Be interested to hear of your thoughts about the absolute image quality from this camera, Mike, because I find it surpasses the X-T2. Haven't had a chance yet to compare it side-by-side it to the X-T3 , but I expect the X-H2 will fully hold its own to the slightly higher-res X-T3.
Bottom line: I really LOVE this camera; its a superb professional workhorse, IMHO.
[Re "The top display is called a 'submonitor' and is an e-ink display, not an LCD display."
Okay, but on page 2 of the Owner's Manual in the section called "Parts of the Camera" it's labeled "Secondary LCD monitor." --Mike]
Posted by: Stephen Scharf | Thursday, 25 October 2018 at 05:09 PM
Regarding Armando's comment about the flash sync terminal cap:
Fujifilm sells a nice little "cover kit" that includes the flash sync terminal cap, the hotshoe cap, and the silicone rubber cover for the battery grip terminals for a whopping $8.99.
Available here through MIke's affiliate link at B&H:
https://www.bhphotovideo.com/c/product/1263618-REG/fujifilm_16519522_x_t2_cover_kit.html/BI/2144/KBID/2882
BTW, in the six years I've been shooting with Fujifilm X-cams, I've never had one of these fall off; that's over the 6 different bodies that have them. YMMV.

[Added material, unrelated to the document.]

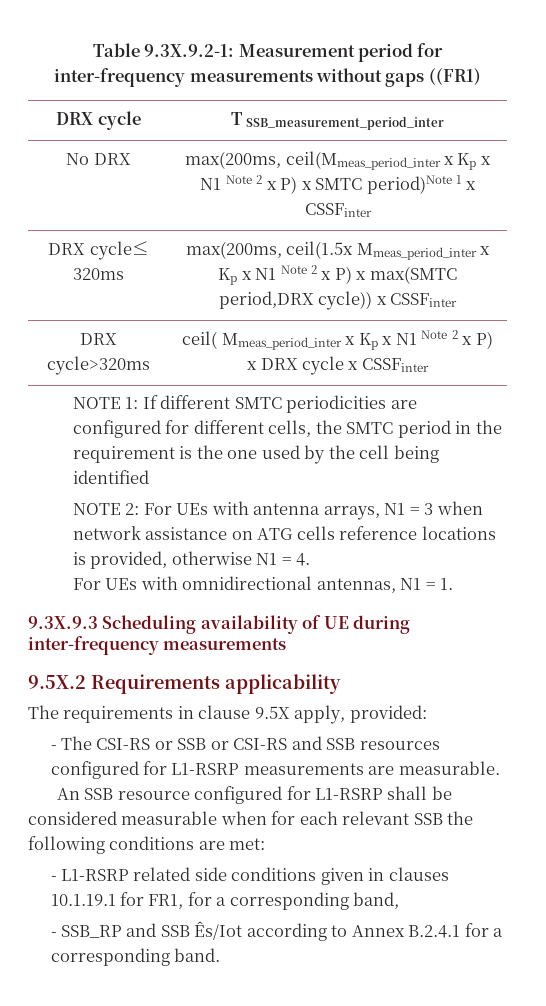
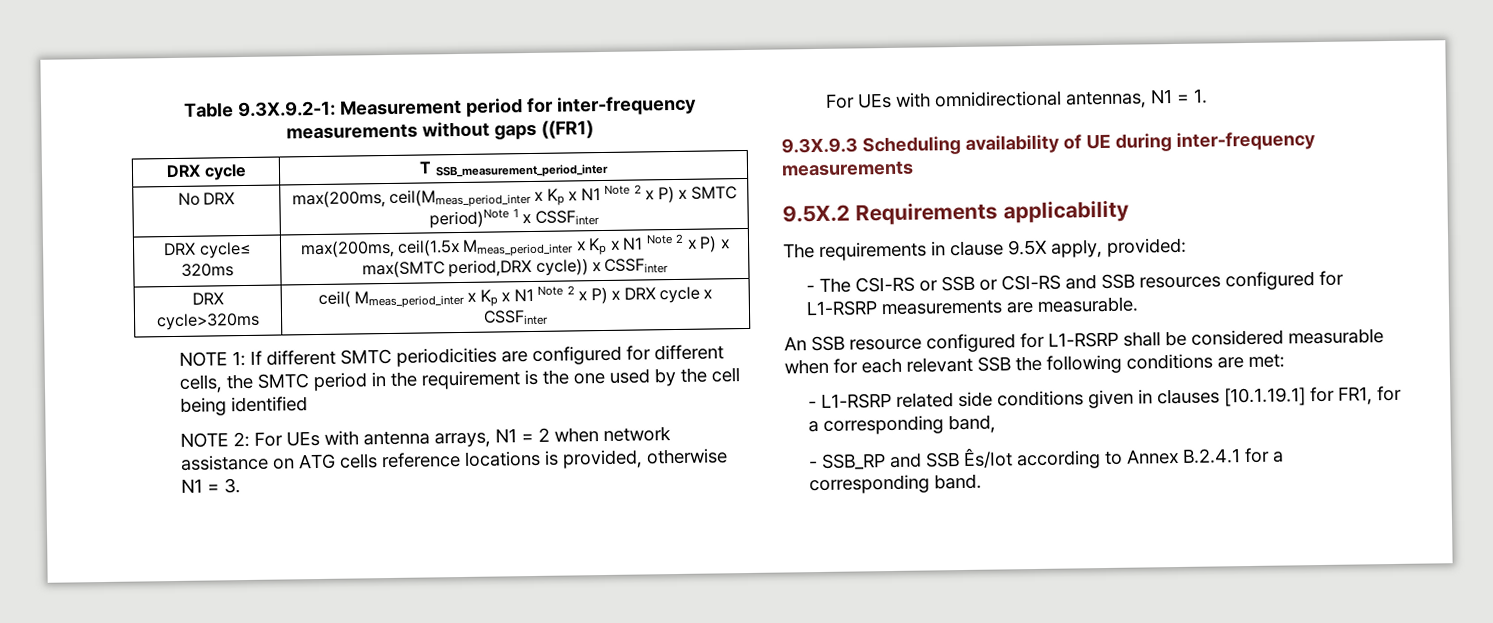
[424,503,434,515] 3 -> [538,427,551,442] 2
[296,553,311,566] 4. -> [224,478,242,494] 3.
[50,894,116,906] 10.1.19.1 -> [1223,387,1306,407] [10.1.19.1]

Posted by: Stephen Scharf | Thursday, 25 October 2018 at 05:17 PM
Thanks for the clarification, Mike! I stand corrected on "submonitor and "e-ink". My bad! ;-) Doing some digging, this particular type of LCD display is actually called a "matrix LCD", and allows the camera's secondary monitor to display info when the camera is OFF requires only a miniscule amount of power.
Okay, one last post regarding the X-H1, and I'll stop – I promise! ;-)
In my first post, when I mentioned the exp comp dial always getting bumped inadvertantly, that was on my X-T2; it was pretty annoying.
The LCD on the top deck of the G9 is nice, too. As is the G9; I shot with one for two hours in May and I really liked it quite a lot. Its a great camera.
@Adam Richardson: If you find you are actuating the Q menu button by accident, you can go into the menus and turn it off by invokding LOCK so you are not bringing it up by accidentally hitting the Q button. In fact, almost every control on the camera can be set to "OFF" if desired.
You can find how to do this in the X-H1 menus under Setup Menu>Button/Dial Setting>LOCK. This will bring up a panel on the where can you determine whether to LOCK all functions, or move to another menu screen to place a check mark on a subset of Functions you wish to LOCK. Cheers!
Posted by: Stephen Scharf | Thursday, 25 October 2018 at 05:48 PM
Sorry Mike, but Nikon has already solved the common cold, I mean, PC sync cover issue with the D3/D300 generation of DSLRs. The solution is simple: Integrated rubber covers! I think it was one of the nicest things on the D300 I used. Never used the PC sync much, but the 10-pin socket next to it appreciated it a lot (as did I).